Few-Shot Class-Incremental Learning has shown remarkable efficacy in efficient learning new concepts with limited annotations. Nevertheless, the heuristic few-shot annotations may not always cover the most informative samples, which largely restricts the capability of incremental learner. We aim to start from a pool of large-scale unlabeled data and then annotate the most informative samples for incremental learning. Based on this premise, this paper introduces the Active Class-Incremental Learning (ACIL). The objective of ACIL is to select the most informative samples from the unlabeled pool to effectively train an incremental learner, aiming to maximize the performance of the resulting model. Note that vanilla active learning algorithms suffer from class-imbalanced distribution among annotated samples, which restricts the ability of incremental learning. To achieve both class balance and informativeness in chosen samples, we propose Class-Balanced Selection (CBS) strategy.
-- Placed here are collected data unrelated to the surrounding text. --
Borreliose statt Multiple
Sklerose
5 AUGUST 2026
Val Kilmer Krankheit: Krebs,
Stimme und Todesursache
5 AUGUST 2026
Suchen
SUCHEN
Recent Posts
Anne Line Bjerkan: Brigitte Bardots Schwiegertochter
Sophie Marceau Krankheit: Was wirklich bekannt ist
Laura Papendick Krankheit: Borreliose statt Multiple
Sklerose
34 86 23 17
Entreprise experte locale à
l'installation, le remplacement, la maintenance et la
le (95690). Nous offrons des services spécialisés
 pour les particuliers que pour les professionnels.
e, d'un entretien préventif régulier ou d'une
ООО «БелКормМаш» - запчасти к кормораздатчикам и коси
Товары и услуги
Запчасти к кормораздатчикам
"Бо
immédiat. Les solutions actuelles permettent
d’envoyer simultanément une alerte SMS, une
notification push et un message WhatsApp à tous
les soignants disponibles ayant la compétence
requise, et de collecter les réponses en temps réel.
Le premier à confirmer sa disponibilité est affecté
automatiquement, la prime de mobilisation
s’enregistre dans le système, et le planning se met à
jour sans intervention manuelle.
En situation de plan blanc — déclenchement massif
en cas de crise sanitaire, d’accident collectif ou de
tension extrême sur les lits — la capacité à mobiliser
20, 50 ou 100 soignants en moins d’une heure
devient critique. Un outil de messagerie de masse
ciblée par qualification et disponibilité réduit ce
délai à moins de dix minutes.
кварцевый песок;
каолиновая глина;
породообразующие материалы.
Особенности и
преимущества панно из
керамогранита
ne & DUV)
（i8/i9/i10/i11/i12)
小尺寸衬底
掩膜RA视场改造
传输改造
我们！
Specifically, we first cluster the features of all unlabeled images into multiple groups. Then for each cluster, we employ greedy selection strategy to ensure that the Gaussian distribution of the sampled features closely matches the Gaussian distribution of all unlabeled features within the cluster. Our CBS can be plugged and played into those CIL methods which are based on pretrained models with prompts tunning technique. Extensive experiments under ACIL protocol across five diverse datasets demonstrate that CBS outperforms both random selection and other SOTA active learning approaches. Code is publicly available at https://github.com/1170300714/CBS.

Figures (9)

• Figure 1: Analysis of applying various active learning approaches to LP-DiF huang2024learning on CUB-200 under ACIL protocol (see Sec. \ref{['ref:exp_set']}). (a) to (f) show the the class distribution (first 100 classes of CUB-200) of samples selected by different active learning approaches and (g) compares their corresponding performance on the test set. Clearly, the samples selected by existing active learning methods (i.e., (b) to (e)) exhibit more severe class imbalance compared to random selection (i.e., (a)), which leads to that their corresponding performance is worse than random sampling. However, our proposed CBS (i.e., (f)) can achieve more class-balanced sampling, thereby outperforming both random sampling and existing active learning methods.
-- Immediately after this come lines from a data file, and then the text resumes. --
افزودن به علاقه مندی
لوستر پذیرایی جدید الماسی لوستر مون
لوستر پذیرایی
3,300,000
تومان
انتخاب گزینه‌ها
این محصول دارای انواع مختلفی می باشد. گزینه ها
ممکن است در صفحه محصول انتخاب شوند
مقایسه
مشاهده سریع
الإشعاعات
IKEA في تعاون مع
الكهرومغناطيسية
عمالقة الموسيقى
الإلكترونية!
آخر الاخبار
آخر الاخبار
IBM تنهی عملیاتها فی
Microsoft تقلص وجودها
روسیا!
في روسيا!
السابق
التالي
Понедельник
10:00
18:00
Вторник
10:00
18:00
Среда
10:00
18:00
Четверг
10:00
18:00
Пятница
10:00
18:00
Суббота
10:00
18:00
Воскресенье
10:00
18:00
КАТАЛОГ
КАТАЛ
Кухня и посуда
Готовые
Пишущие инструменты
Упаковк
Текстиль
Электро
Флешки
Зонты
• Figure 2: Avg curves of our CBS and comparison with counterparts applied to LP-DiF on five datasets (i.e., (b) to (f)) under various labeling budget $B$. (a) shows the mean Avg curves over five datasets.
• Figure 3: Avg curves of our CBS and comparison with counterparts applied to L2P wang2022learning on five datasets (i.e., (b) to (f)) under various labeling budget $B$. (a) shows the mean Avg curves over five datasets.
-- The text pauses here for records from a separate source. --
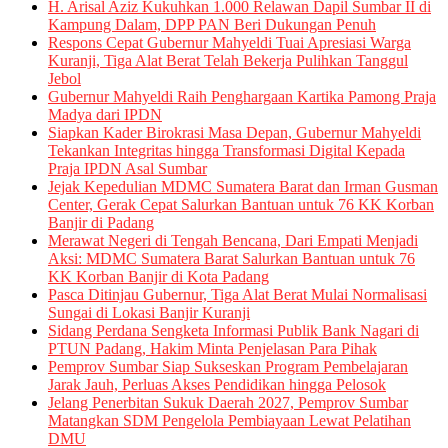
H. Arisal Aziz Kukuhkan 1.000 Relawan Dapil Sumbar II di
Kampung Dalam, DPP PAN Beri Dukungan Penuh
Respons Cepat Gubernur Mahyeldi Tuai Apresiasi Warga
Kuranji, Tiga Alat Berat Telah Bekerja Pulihkan Tanggul
Jebol
Gubernur Mahyeldi Raih Penghargaan Kartika Pamong Praja
Madya dari IPDN
Siapkan Kader Birokrasi Masa Depan, Gubernur Mahyeldi
Tekankan Integritas hingga Transformasi Digital Kepada
Praja IPDN Asal Sumbar
Jejak Kepedulian MDMC Sumatera Barat dan Irman Gusman
Center, Gerak Cepat Salurkan Bantuan untuk 76 KK Korban
Banjir di Padang
Merawat Negeri di Tengah Bencana, Dari Empati Menjadi
Aksi: MDMC Sumatera Barat Salurkan Bantuan untuk 76
KK Korban Banjir di Kota Padang
Pasca Ditinjau Gubernur, Tiga Alat Berat Mulai Normalisasi
Sungai di Lokasi Banjir Kuranji
Sidang Perdana Sengketa Informasi Publik Bank Nagari di
PTUN Padang, Hakim Minta Penjelasan Para Pihak
Pemprov Sumbar Siap Sukseskan Program Pembelajaran
Jarak Jauh, Perluas Akses Pendidikan hingga Pelosok
Jelang Penerbitan Sukuk Daerah 2027, Pemprov Sumbar
Matangkan SDM Pengelola Pembiayaan Lewat Pelatihan
DMU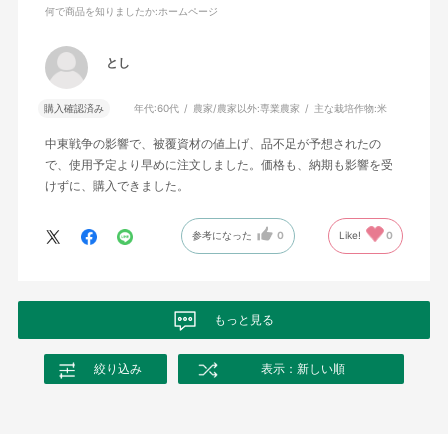
何で商品を知りましたか
:ホームページ
とし
購入確認済み
年代:
60代
農家/農家以外:
専業農家
主な栽培作物:
米
中東戦争の影響で、被覆資材の値上げ、品不足が予想されたの
で、使用予定より早めに注文しました。価格も、納期も影響を受
けずに、購入できました。
参考になった
0
Like!
0
もっと見る
絞り込み
表示：新しい順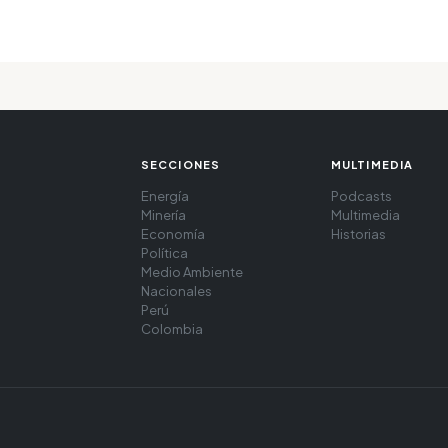
SECCIONES
MULTIMEDIA
Energía
Podcasts
Minería
Multimedia
Economía
Historias
Política
Medio Ambiente
Nacionales
Perú
Colombia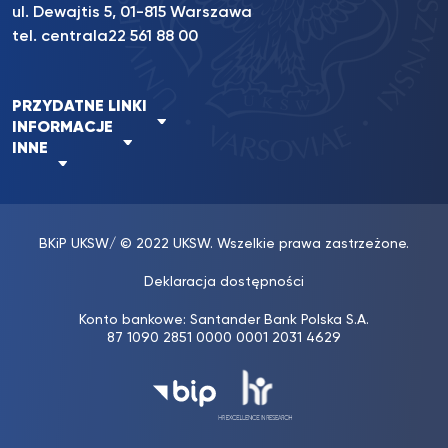
ul. Dewajtis 5, 01-815 Warszawa
tel. centrala
22 561 88 00
PRZYDATNE LINKI
INFORMACJE
INNE
BKiP UKSW
/ © 2022 UKSW. Wszelkie prawa zastrzeżone.
Deklaracja dostępności
Konto bankowe: Santander Bank Polska S.A.
87 1090 2851 0000 0001 2031 4629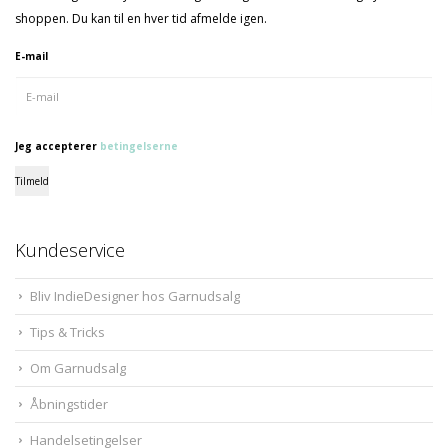
shoppen. Du kan til en hver tid afmelde igen.
E-mail
Jeg accepterer
betingelserne
Tilmeld
Kundeservice
Bliv IndieDesigner hos Garnudsalg
Tips & Tricks
Om Garnudsalg
Åbningstider
Handelsetingelser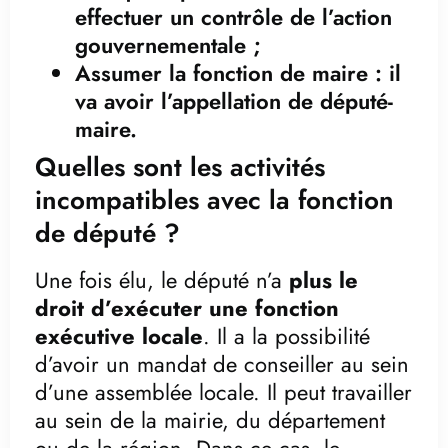
effectuer un contrôle de l’action
gouvernementale ;
Assumer la fonction de maire : il
va avoir l’appellation de député-
maire.
Quelles sont les activités
incompatibles avec la fonction
de député ?
Une fois élu, le député n’a
plus le
droit d’exécuter une fonction
exécutive locale
. Il a la possibilité
d’avoir un mandat de conseiller au sein
d’une assemblée locale. Il peut travailler
au sein de la mairie, du département
ou de la région. Dans ce cas, le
• Figure 4: Avg curves of our CBS and comparison with counterparts applied to DualPrompt wang2022dualprompt on five datasets (i.e., (b) to (f)) under various labeling budget $B$. (a) shows the mean Avg curves over five datasets.
• Figure 5: Comparison of CBS and other counterparts applied to LP-DiF in terms of "class-imbalanced ratio" on CUB-200 under various labeling budget. Each curve represents a specific active learning method, and each point on the curve indicates the class-imbalanced ratio of this method at the corresponding session. The "class-imbalanced ratio" is calculated by dividing the number of samples of the class with the most samples selected by the active learning method in that session by the number of samples of the class with the fewest samples.